The Breakdown with Lois & Billy Reynolds: Parenting a special needs adult during COVID-19
LEXINGTON, Ky. (WKYT) -Meet Aly. She loves school because she thrives on routine, attention, and interaction.
The 38-year-old is nonverbal, has some high functioning social skills, but is challenged with academics and communicating.
Her parents, Lois and Billy Reynolds use sign language and pictures to communicate with her.
In the past, she’s attended adult day programs in Lexington, but those were closed because of Governor Beshear’s mandates dealing with coronavirus.
Aly has been at home since March 16. Her parents say they have seen her regress with behaviors.
“It’s been difficult for her.
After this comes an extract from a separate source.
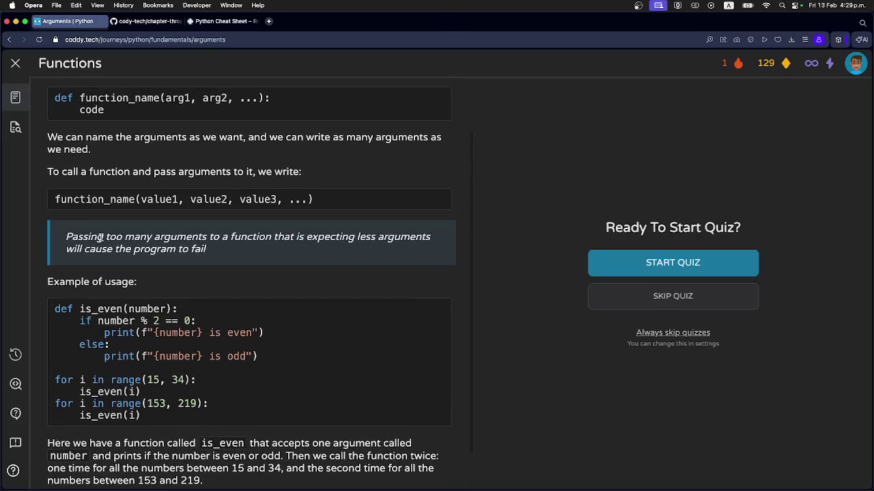
scroll(103, 237, "up", 2)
It’s such a transition,” said Lois.
Aly needs routine, constant interaction and attention, her mother explained to WKYT’s Sam Dick.
She was getting those things at Stewart Home in Frankfort for several years, but when the pandemic reached Kentucky the school closed.
”She was changing classes seven times a day. She had so much attention from so many people and recreational activities fishing club, swimming three days a week,” said Lois.
Lois knows they’re lucky in their current situation. She can be at home full time for Aly, but it’s not the same.
“Having a special-needs individual, being a caretaker, that’s a 24-7 job. This population, they thrive on routine. They’ve got to have routine, and she’s been taken out of her routine and put it into mine and our routine, which she really doesn’t like.”
“No.1, it’s been great. I love having her home but that’s not what’s good for her,” said Billy.
Right now, the path for Aly to go back to an adult daycare isn’t clear. That uncertainty weighs on the Reynolds.
“Obviously Sam, our hope is that it opens as soon as it possibly can because she needs back into her routine, back into [the program] with her friends, and then back to the environment that she was really thriving in,” said Billy.